また、高解像度・柔軟なアスペクト比を持つ画像生成APIが登場しており、4Kクラスで3:1のワイドなUIモックを一度に出力することも技術的には可能になっています。これにより、ダッシュボードやレスポンシブレイアウトの検討において、AI生成画像を「検証用モック」として高速に回すことができ、既存UIと新案の比較検証サイクルを短縮できます。

ただし、こうした高度機能の多くはプロフェッショナル向け有料プランに集約されているため、UI再構築プロジェクトでは「どの段階で、どのレベルの思考モデルや画像生成機能を使うか」をコスト面からも設計する必要があります。ROIを意識したモデル選択は、今後のUIデザイン運用における前提条件になっていくと考えられます。

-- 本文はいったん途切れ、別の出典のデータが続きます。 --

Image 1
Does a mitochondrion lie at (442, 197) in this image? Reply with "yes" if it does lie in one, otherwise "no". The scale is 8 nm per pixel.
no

今後のUI運用像:デザインシステム × AIワークフローという二層構造

AIによるデザイン資産化の新潮流は、UI運用の姿を「デザインシステム × AIワークフロー」の二層構造へと変えつつあります。

– 下層には、コンポーネント定義やトークン、ブランドルールといった人間が定めたデザインシステムがあり、これは変更頻度の低い「資産の土台」として管理されます。
– 上層には、その資産を参照しながら画面案生成・バリエーション展開・検証を行うAIワークフローがあり、プロジェクトごと、施策ごとに柔軟に組み替えられます。

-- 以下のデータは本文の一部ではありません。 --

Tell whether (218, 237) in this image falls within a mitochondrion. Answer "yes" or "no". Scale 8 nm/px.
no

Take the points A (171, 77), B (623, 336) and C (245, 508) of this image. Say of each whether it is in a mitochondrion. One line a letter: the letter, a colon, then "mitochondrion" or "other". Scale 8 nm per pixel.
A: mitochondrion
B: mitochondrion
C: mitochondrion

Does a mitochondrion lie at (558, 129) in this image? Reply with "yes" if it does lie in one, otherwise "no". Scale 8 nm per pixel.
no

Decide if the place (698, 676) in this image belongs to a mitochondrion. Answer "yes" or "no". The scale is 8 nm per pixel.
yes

この二層構造が確立されると、既存UIの再構築は「一度大掛かりにやって終わり」ではなく、継続的な運用・改善の一環として位置づけられます。新機能追加やABテストのたびに、資産レイヤーはそのままに、AIワークフロー側だけを組み替えて対応することができるためです。

今後のUI/UXチームに求められる役割は、画面単位のデザインスキルに加え、「どのモデルを、どの業務に、どのワークフローで組み込むか」を設計する視点です。それは、AIを単なる新しいツールとして扱うのではなく、「成果を生み出す実務的な武器」として、ROIを意識して運用設計するスキルセットでもあります。

既存UIのレガシーを抱える組織ほど、この潮流のインパクトは大きくなります。乱立した画面群をそのまま抱え続けるか、AIを軸に構造化して資産化し、継続的に再利用・改善できる状態に持ち込むか。選択次第で、開発・デザイン・マーケティングの生産性は大きく変わっていく局面に入っています。